There's a person above saying that it's about being to able to mutate program state from the repl, which is a thing that's also possible in any repl for a language with managed memory.
Not just from the REPL, but from the REPL in the context where the error occurred, without having to structure the code ahead of time to support this. It’s not always an important distinction, but it’s handy when prototyping or if the error is difficult to reproduce.
There are some other affordances for interactive programming, such as a standard way to update existing instances of classes. I’m sure you could implement this sort of functionality in any language, but this is universal and comes for free in Common Lisp.

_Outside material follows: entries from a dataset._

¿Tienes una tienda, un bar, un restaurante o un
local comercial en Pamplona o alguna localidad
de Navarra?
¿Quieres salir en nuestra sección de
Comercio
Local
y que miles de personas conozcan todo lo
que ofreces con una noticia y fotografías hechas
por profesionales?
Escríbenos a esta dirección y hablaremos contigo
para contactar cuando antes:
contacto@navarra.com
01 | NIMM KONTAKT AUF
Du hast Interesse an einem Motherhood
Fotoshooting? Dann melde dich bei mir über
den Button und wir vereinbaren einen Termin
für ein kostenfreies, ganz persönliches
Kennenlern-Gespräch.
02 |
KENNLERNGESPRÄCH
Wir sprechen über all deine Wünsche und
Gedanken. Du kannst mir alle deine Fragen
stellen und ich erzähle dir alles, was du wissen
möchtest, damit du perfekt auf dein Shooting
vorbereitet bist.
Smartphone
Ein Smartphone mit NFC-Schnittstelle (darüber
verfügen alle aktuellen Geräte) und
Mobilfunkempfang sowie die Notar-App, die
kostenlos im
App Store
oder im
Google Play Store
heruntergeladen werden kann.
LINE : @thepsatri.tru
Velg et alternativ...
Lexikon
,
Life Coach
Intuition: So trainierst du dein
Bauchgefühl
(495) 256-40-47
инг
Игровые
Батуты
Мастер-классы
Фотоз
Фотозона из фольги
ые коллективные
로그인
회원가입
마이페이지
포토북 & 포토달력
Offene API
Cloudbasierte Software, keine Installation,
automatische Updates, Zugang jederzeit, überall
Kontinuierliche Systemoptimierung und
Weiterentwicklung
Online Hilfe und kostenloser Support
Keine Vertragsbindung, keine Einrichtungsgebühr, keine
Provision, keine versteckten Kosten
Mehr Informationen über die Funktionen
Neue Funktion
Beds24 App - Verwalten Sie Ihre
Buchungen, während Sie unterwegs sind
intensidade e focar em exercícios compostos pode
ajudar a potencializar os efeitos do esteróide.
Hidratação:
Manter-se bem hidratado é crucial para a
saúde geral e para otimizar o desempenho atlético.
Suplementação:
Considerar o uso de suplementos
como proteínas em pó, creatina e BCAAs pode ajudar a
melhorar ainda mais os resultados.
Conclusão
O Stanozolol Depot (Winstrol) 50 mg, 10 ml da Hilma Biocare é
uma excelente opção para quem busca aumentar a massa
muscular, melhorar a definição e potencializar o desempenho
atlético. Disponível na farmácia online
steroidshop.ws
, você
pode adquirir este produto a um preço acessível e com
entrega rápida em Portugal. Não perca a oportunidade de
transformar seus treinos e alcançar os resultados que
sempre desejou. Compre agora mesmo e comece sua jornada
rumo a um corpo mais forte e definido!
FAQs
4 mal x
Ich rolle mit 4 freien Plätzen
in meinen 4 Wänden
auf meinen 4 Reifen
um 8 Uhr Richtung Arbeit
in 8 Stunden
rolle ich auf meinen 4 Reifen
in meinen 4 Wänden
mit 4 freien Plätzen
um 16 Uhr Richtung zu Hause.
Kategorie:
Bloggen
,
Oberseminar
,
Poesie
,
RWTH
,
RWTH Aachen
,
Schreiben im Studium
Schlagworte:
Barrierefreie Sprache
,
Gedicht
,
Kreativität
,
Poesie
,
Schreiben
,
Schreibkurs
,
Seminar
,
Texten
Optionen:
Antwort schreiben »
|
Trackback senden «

CL also has other interesting features such as macros, multiple dispatch, compilation at runtime, and being able to save a memory snapshot of the program. It’s quite unique.
Cl Condition system + repl = godmode. Your software crashes? Do you go back and set a breakpoint? No, because you’re already in the stacktrace in the repl exactly where the crash occurred. You fix the code, reload it, tell it to ether run where it left off, or restart from an earlier point.
That is definitely not the same. I write a lot of python code and the interpreter / interactive development is just not as good as it is in Common Lisp.
To my knowledge there’s no real “mainstream” language that goes all in on interactive development. Breakpoints and traceback are all perfectly cromulent ways to debug, but it’s really not the same, sadly.